Substance abuse treatment programs may report information about a patient’s treatment, including any relapse, to welfare officials if that information is covered by a valid written consent form signed by the patient. The same issues involving communication of treatment information and revocation of consent discussed previously would similarly apply to information about a patient’s relapses.

Practical Tip: Relapse information is subject to the same confidentiality protections as other treatment information. For many welfare agencies, the key information needed is whether the welfare recipient is proceeding satisfactorily in treatment—and satisfactory progress can include relapse as long as the patient remains in or resumes treatment—rather than whether a patient has relapsed.

6. Combined Case Planning Between Substance Abuse Staff and Welfare Caseworkers

The success of a client’s transition to work will involve collaborative planning between substance abuse counselors and welfare caseworkers. Most of the discussion between substance abuse staff and welfare caseworkers necessary for joint case planning will be permissible via a properly authorized consent form. It is often useful to tell a client that his case and progress will be discussed at periodic meetings (or conference calls, etc.) between substance abuse treatment and welfare staff.

It is useful to explain to the client who specifically will participate in such discussions. It is also a good idea to explain that, unless authorized by the client’s consent form, information from such a discussion cannot be further disclosed.
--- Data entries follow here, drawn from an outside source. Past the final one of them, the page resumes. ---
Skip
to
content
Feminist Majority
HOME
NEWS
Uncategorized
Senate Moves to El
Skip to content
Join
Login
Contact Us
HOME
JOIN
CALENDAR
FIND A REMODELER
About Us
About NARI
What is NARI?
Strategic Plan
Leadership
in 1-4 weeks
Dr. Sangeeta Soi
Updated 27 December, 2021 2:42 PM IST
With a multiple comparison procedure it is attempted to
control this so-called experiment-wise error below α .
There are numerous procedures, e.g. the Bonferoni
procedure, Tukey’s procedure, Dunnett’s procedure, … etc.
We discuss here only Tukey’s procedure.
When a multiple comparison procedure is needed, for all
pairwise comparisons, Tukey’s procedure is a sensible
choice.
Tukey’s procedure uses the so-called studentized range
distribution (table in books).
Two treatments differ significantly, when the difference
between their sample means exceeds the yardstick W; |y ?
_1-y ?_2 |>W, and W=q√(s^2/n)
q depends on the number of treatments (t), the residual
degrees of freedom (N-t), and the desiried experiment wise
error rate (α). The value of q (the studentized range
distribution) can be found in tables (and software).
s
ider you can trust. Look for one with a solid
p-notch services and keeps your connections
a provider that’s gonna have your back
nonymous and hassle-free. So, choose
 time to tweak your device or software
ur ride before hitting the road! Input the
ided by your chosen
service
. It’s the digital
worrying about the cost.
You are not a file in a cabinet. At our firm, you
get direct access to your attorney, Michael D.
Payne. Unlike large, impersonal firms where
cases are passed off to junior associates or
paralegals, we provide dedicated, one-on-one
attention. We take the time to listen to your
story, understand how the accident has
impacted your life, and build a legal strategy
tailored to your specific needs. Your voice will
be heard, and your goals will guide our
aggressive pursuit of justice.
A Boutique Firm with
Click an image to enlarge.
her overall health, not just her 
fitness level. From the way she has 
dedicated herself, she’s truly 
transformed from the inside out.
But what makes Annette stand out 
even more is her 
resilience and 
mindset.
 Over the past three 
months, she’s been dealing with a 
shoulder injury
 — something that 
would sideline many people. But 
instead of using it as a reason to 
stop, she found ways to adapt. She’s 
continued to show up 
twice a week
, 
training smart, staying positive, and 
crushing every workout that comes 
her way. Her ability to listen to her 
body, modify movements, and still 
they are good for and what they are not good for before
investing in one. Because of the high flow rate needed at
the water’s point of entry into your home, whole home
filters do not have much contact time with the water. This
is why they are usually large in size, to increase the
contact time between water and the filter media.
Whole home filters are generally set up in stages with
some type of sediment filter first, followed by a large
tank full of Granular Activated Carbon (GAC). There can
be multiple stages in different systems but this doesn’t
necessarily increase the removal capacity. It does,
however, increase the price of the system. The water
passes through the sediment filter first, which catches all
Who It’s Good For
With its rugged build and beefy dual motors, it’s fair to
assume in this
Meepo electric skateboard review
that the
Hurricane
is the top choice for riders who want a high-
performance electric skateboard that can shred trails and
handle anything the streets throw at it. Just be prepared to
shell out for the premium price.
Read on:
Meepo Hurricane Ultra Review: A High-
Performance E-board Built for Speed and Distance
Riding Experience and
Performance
Practical Tip: To avoid repeated paperwork and confusion, it is useful to have the client complete a multiparty consent form that lists all the potential people who would be involved in case planning meetings. Multiparty consent forms such as the one shown in Appendix B (Sample Form #2) can be designed to fit any case planning meeting. A Qualified Service Organization agreement (QSOA) between a substance abuse treatment program and a service organization may also be used to conduct combined case planning. QSOAs are described in the section that follows.

7. Qualified Service Organization Treatment and Welfare Systems Agreements (QSOAs) Between

Substance abuse treatment programs may disclose information to a “Qualified Service Organization” without the patient’s consent (§2.12(c)(4) CFR). A service organization is an organization that provides services to the substance abuse program. An agreement between a treatment program and a Qualified Service Organization is a “Qualified Service Organization agreement,” or QSOA. For an illustration of such an agreement, see Appendix B (Sample Form #4).

A QSOA permits patient-identified communication between the substance abuse treatment program and the service organization without individual client consent as long as the disclosure is for the purpose of enabling the service organization to provide a service to the treatment program and so long as the information is only disclosed back to the treatment program. In entering the QSOA, the service organization agrees to be bound by the provisions of 42 CFR Part 2 and to resist in court any effort to obtain access to information which would not be permitted by Federal confidentiality regulations.

Practical Tip: Although the case planning discussions could be conducted using consent forms, they would also be permissible using a QSOA as long as the information is not redisclosed beyond the welfare agency and the treatment program, unless further authorization were to be obtained. The rationale for a QSOA in this circumstance is that the service provided to the program is the benefit of having coordinated planning with welfare staff. The QSOA requires the signatures of the director of the substance abuse treatment program and the head of the welfare agency. However, reimbursement by the welfare system for substance abuse treatment is not a “service” being provided to the treatment organization. It is payment for a service being rendered by the treatment program. Thus, in order to make disclosures to the welfare agency for the purpose of recovering reimbursement for treatment, a program needs to obtain the client’s written consent as discussed above.